Why it’s rude to reject a compliment
Do you think, these days, that you’re pretty good at taking a compliment? Maybe, when someone praised you in the past, you’d contradict them. ‘Oh, but it was easy,’ you’d say, or ‘Thanks, but I should have done better.’
But, since then, you’ve learned that rejecting a compliment isn’t polite. It’s equivalent to telling someone that their opinion is invalid, and that’s ruder than being gracious about what they think. Instead, you now say: ‘Really? Thank you,’ and sit on your desire to tell them it only took you five minutes / you bought half the ingredients online / there’s so much wrong with it, you wish you’d never begun.
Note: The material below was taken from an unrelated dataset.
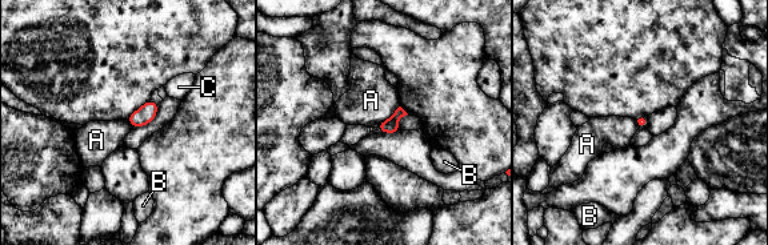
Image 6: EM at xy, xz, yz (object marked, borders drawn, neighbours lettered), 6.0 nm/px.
skip()
70 nm wide; A, B and C are other cells; none of them fits

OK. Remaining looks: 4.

Why we often psychologically resist compliments
Not contradicting a compliment should be enough. But it’s not, because, despite the words that emerge from your mouth, internally you resist its effect. And that resistance is epitomised by the phrase: ‘Don’t let it go to your head.’ This is an ingrained warning. To be big-headed, arrogant, entitled – to believe your own hype – is a social no-no. And, as you’ve probably discovered, it’s hard to warm to someone who thinks that whatever you do, they do it better.
There’s not only childhood programming at work here. It’s also the brain’s prioritising of danger signals to keep you safe from rejection by your social group. It’s why you’ll think one decades-old piece of criticism is worth a thousand kind words. But not letting in applause isn’t the same as a prevention against arrogance. If you believe that nice people don’t think they’re better than others, it’s hard to believe another’s praise, even as you’re pretending you do.
Yet your ability will impress someone who wants to convey their admiration. Whether your talent is easily won or hard- fought, it’s vital to let a compliment go to your heart – and your head. You’ve done something that has meaning for others – and they’ve shared the sensation with you. That alone is priceless. And in times of strife and hardship, it’s important to guard every tiny flame.
So, open your heart to applause, while not being reliant upon it for your self-esteem. Your work has merit – if others enjoy it, too, so much the better. But you’re valid in and of yourself, whatever others think. So, even if your spark goes unnoticed, take the time to watch your candle flicker, and praise yourself for the courage to light a flame.
How to absorb the benefits of a compliment
Recognise the temptation to reject praise, whether that’s directly to others or internally (dismissing it mentally, even as you give thanks).
Notice any discomfort you feel – whoever applauds you, whatever their expertise.
Use another’s sunny words to create an open space in your heart. Open an internal door to receiving this compliment as part of your due.
Alchemise admiration into positive affirmations. For example: ‘My abilities and skills are wonderful.’
Meanwhile, don’t rely on the feedback from others to bolster your self-esteem. Learn to acknowledge and take pleasure in your talents, no matter what others think.